Please copy out the listing below, swapping each "Person at" for "Subject at" and keeping everything else unchanged.
*** Begin section ***
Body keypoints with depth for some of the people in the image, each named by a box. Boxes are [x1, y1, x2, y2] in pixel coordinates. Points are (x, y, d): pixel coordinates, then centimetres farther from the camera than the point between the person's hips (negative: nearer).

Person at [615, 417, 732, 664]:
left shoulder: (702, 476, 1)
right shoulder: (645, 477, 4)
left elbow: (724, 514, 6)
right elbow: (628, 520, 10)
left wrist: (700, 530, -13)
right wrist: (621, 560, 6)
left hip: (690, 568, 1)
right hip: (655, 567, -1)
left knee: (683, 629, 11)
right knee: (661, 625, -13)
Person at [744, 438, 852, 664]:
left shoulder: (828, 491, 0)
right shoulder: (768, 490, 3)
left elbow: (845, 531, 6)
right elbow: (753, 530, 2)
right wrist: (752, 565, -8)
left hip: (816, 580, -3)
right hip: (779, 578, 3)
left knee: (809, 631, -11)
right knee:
*** End section ***
Problem solution:
Body keypoints with depth for some of the people in the image, each named by a box. Boxes are [x1, y1, x2, y2] in pixel coordinates. Points are (x, y, d): pixel coordinates, then centimetres farther from the camera than the point between the person's hips (negative: nearer).

Subject at [615, 417, 732, 664]:
left shoulder: (702, 476, 1)
right shoulder: (645, 477, 4)
left elbow: (724, 514, 6)
right elbow: (628, 520, 10)
left wrist: (700, 530, -13)
right wrist: (621, 560, 6)
left hip: (690, 568, 1)
right hip: (655, 567, -1)
left knee: (683, 629, 11)
right knee: (661, 625, -13)
Subject at [744, 438, 852, 664]:
left shoulder: (828, 491, 0)
right shoulder: (768, 490, 3)
left elbow: (845, 531, 6)
right elbow: (753, 530, 2)
right wrist: (752, 565, -8)
left hip: (816, 580, -3)
right hip: (779, 578, 3)
left knee: (809, 631, -11)
right knee:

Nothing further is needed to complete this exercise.